José Antonio Lemos dos Santos


     As BRs 153 e 163 são como duas linhas verticais que cortam paralelas de cima a baixo o território nacional. As duas, contudo, formam um par especial, pelas condições especialíssimas que cada uma apresenta. Enquanto a BR-153 corta as proximidades do centro do Brasil, a BR-163 corta o centro do continente sul-americano, localizado em Cuiabá. A BR-153 divide o país em duas partes iguais, configurando um grande eixo rodoviário longitudinal do país, e a BR-163 faz o mesmo com o continente, complementada ao sul pela Ecovia do Paraguai, potencializando aquele que um dia ainda será o grande eixo multimodal continental de transportes. 
     A diferença entre as duas é que Goiás e o Distrito Federal, através de suas forças políticas e da quantidade de técnicos oriundos dessas unidades federativas nas estruturas governamentais em Brasília, trabalharam com competência junto ao governo federal a especialidade da grande BR que corta seus territórios. Contaram ainda com o então presidente Sarney que quis fazer do Itaqui, em seu Maranhão natal, o maior e mais moderno porto do país, lançando o projeto da Ferrovia Norte-Sul para carrear a produção do centro-sul brasileiro. Assim a ideia de uma estrutura de transporte central ao país ganhou o complemento da ferrovia e foi viabilizada, apesar da forte oposição paulista na época, oposição esta que também contribuiu para segurar o trecho mato-grossense da hidrovia do Paraguai, travada até hoje.

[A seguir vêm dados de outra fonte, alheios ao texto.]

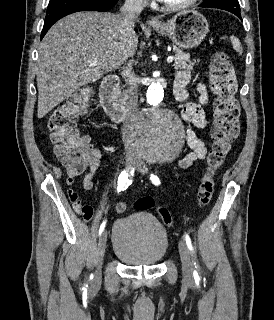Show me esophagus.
I'll return each instance as SVG.
<instances>
[{"mask_svg": "<svg viewBox=\"0 0 274 320\" xmlns=\"http://www.w3.org/2000/svg\"><path fill=\"white\" fill-rule=\"evenodd\" d=\"M155 23H156V20L153 19V18H149V19L147 20V25H149V26H152V25H154Z\"/></svg>", "mask_w": 274, "mask_h": 320, "instance_id": "1", "label": "esophagus"}]
</instances>
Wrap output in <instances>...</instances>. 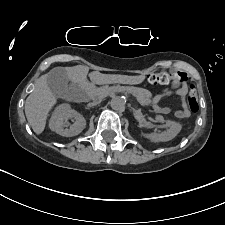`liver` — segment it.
I'll list each match as a JSON object with an SVG mask.
<instances>
[{"instance_id": "obj_1", "label": "liver", "mask_w": 225, "mask_h": 225, "mask_svg": "<svg viewBox=\"0 0 225 225\" xmlns=\"http://www.w3.org/2000/svg\"><path fill=\"white\" fill-rule=\"evenodd\" d=\"M68 80L76 85L86 83V77L89 71L87 66L77 65L73 67H65ZM90 80L94 84H111V83H136V81L128 80L125 76L107 75L99 72H91ZM56 97L51 92L47 84V74L37 79L33 92L25 101V114L28 123L36 134H41L46 126V120L49 111L56 104Z\"/></svg>"}]
</instances>
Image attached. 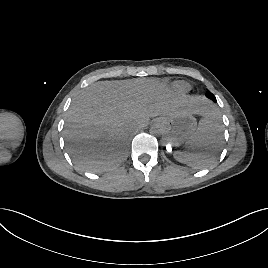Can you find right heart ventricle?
Here are the masks:
<instances>
[{"label": "right heart ventricle", "instance_id": "e07e8e85", "mask_svg": "<svg viewBox=\"0 0 268 268\" xmlns=\"http://www.w3.org/2000/svg\"><path fill=\"white\" fill-rule=\"evenodd\" d=\"M175 86L181 92H186L189 90V85L186 84L185 82H178V83H176Z\"/></svg>", "mask_w": 268, "mask_h": 268}]
</instances>
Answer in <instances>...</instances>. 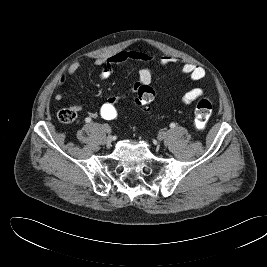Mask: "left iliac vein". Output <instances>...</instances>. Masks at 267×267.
<instances>
[{
	"label": "left iliac vein",
	"instance_id": "4c4485c4",
	"mask_svg": "<svg viewBox=\"0 0 267 267\" xmlns=\"http://www.w3.org/2000/svg\"><path fill=\"white\" fill-rule=\"evenodd\" d=\"M167 135H168L167 132H165V131H161V132L158 133V139H159V140H164V139L167 138Z\"/></svg>",
	"mask_w": 267,
	"mask_h": 267
}]
</instances>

     Já a história da BR-163, a Cuiabá-Santarém, é bem conhecida e sofrida no dia-a-dia pelos mato-grossenses. Teve início há 40 anos e até hoje não foi concluída. Seu eixo, porém, também serviu de base para homens de visão da época projetarem o futuro de forma fantástica. Na década de 80 o antigo projeto de ligação ferroviária de Cuiabá foi transformado na Ferronorte, um mega projeto ferroviário, ligando Mato Grosso ao Pará, São Paulo, Minas, Espírito Santo, Rondônia, Acre, do Atlântico ao Pacífico, do Amazonas ao Prata. A visão de Vuolo, Iglésias e Olacyr de Moraes acabou em concessão federal assinada em Cuiabá em 1989 pelo mesmo presidente Sarney, e é a mesma que ano passado foi estranhamente devolvida parcialmente pela ALL à União, e, mais esquisito ainda, a devolução foi aceita de imediato.
     As BRs 153 e 163 são irmãs como são irmãos mato-grossenses e goianos e podem, e devem, trabalhar em conjunto. Mas, lá por 2008, 2009 apareceu a proposta de uma ferrovia (FICO) cortando transversalmente as duas BRs. Com o apoio do hoje famoso Juquinha, então presidente da VALEC, a FICO surgiu como um raio já entrando no primeiro PAC, mesmo sem ter sequer seu trajeto definido, em detrimento do trecho Rodonópolis-Cuiabá da Ferronorte. Pior, foi criada alguma situação em Brasília para que a ALL devolvesse a concessão da Ferronorte após Rondonópolis. Estava evidente que no governo federal o projeto da Ferronorte havia sido trocado pela FICO, isolando Cuiabá. 
     Com Mato Grosso precisando tanto, por que trocar a ligação de Lucas a Rondonópolis de 560 Km, por uma outra de 1200 Km? Por que o sequestro de cargas de Mato Grosso para Goiás? Mas a força centro-continental é muito grande e trouxe, na contramão dessas manobras estranhas, o senador Flexa Ribeiro, do Pará, para incluir em 2010 a ferrovia Cuiabá-Santarém no Plano Nacional de Viação e os chineses para se proporem a construí-la. Melhor, não querem apenas uma esteira exportadora de soja, querem uma ferrovia também para trazer para o Brasil e ao continente os produtos industrializados do oriente e da Zona Franca de Manaus. Um assunto fundamental para o futuro de Mato Grosso e da Grande Cuiabá e especial para um ano de eleições.